Install dependencies:
pip install -r requirements.txt
Downloading Data
Download the DeepMind Control Suite expert dataset with the following command:
python -m viper_rl_data.download dataset dmc
and the Atari dataset with:
python -m viper_rl_data.download dataset atari
This will produce datasets in <VIPER_INSTALL_PATH>/viper_rl_data/datasets/
which are used for training the video prediction model.
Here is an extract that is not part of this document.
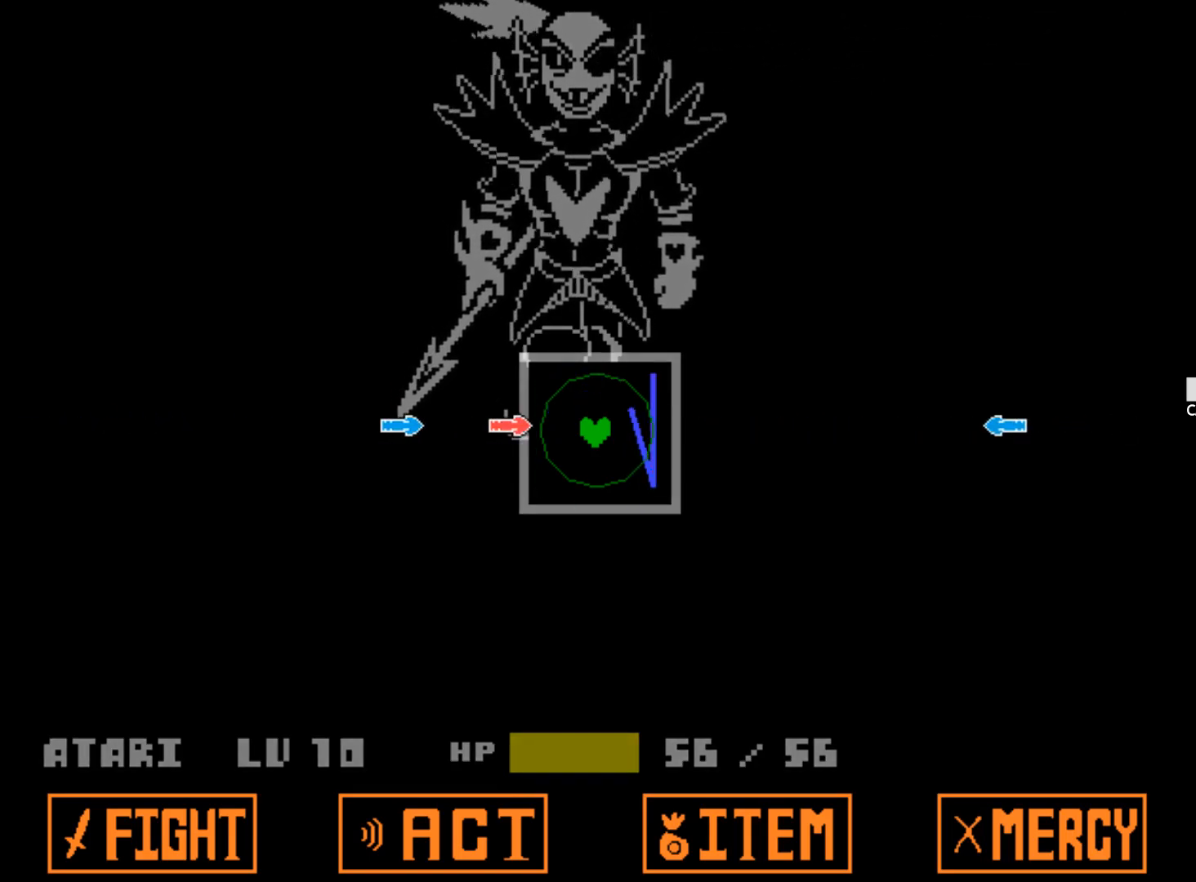
{"keys": [], "events": [[83, "left", "up"], [317, "right", "down"], [467, "right", "up"]]}
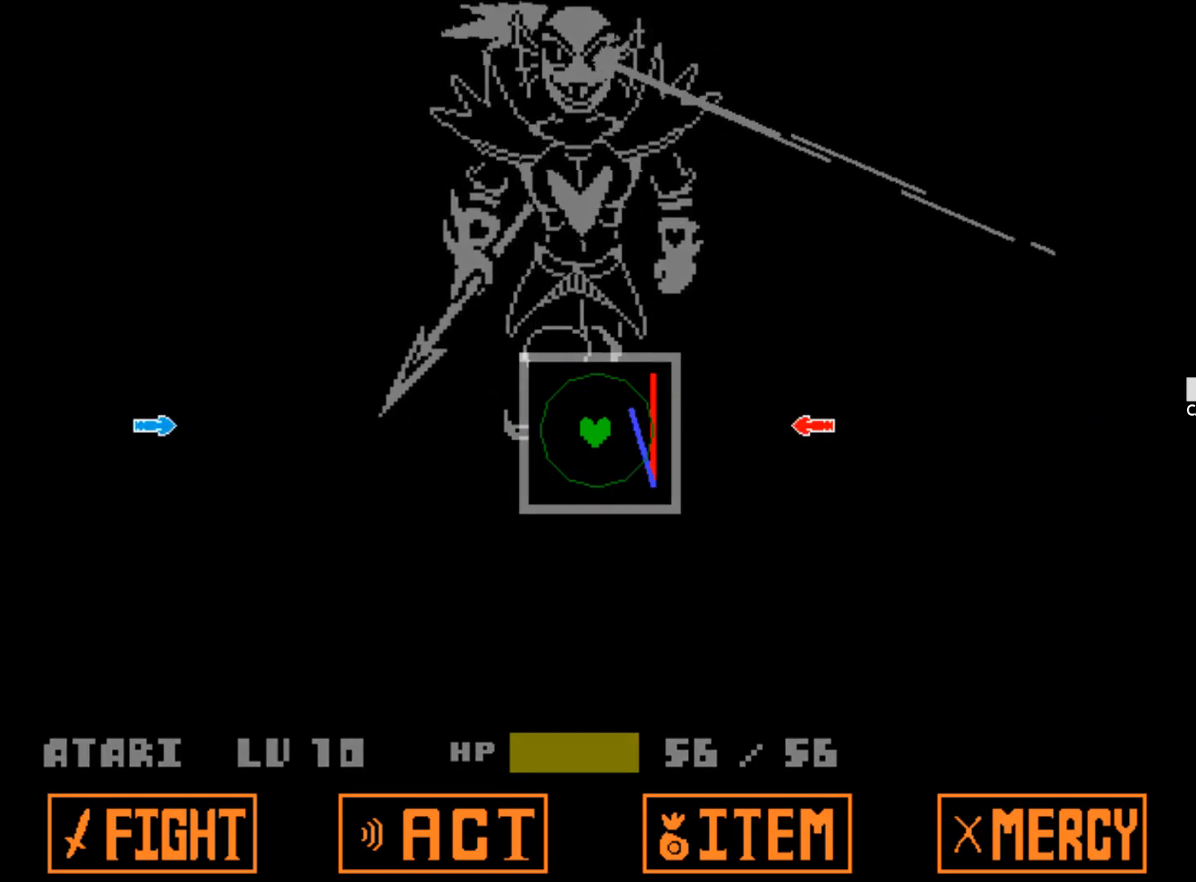
{"keys": [], "events": [[333, "left", "down"], [483, "left", "up"]]}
The location of the datasets can be retrieved via the viper_rl_data.VIPER_DATASET_PATH
variable.
Downloading Checkpoints
Download the DeepMind Control Suite videogpt/vqgan checkpoints with:
python -m viper_rl_data.download checkpoint dmc
and the Atari checkpoint with:
python -m viper_rl_data.download checkpoint atari
This will produce video model checkpoints in <VIPER_INSTALL_PATH>/viper_rl_data/checkpoints/
, which are used downstream for RL. The location of the checkpoints can be retrieved via the viper_rl_data.VIPER_CHECKPOINT_PATH
variable.
Video Model Training
Use the following command to first train a VQ-GAN:
python scripts/train_vqgan.py -o viper_rl_data/checkpoints/dmc_vqgan -c viper_rl/configs/vqgan/dmc.yaml
To train the VideoGPT, update ae_ckpt
in viper_rl/configs/dmc.yaml
to point to the VQGAN checkpoint, and then run:
python scripts/train_videogpt.py -o viper_rl_data/checkpoints/dmc_videogpt_l16_s1 -c viper_rl/configs/videogpt/dmc.yaml
Policy training
Checkpoints for various models can be found in viper_rl/videogpt/reward_models/__init__.py
. To use one of these video models during policy optimization, simply specify it with the --reward_model
argument. e.g.
python scripts/train_dreamer.py --configs=dmc_vision videogpt_prior_rb --task=dmc_cartpole_balance --reward_model=dmc_clen16_fskip4 --logdir=~/logdir
Custom checkpoint directories can be specified with the $VIPER_CHECKPOINT_DIR
environment variable. The default checkpoint path is set to viper_rl_data/checkpoints/
.
Note: For Atari, you will need to install atari-py and follow the Atari 2600 VCS ROM install instructions.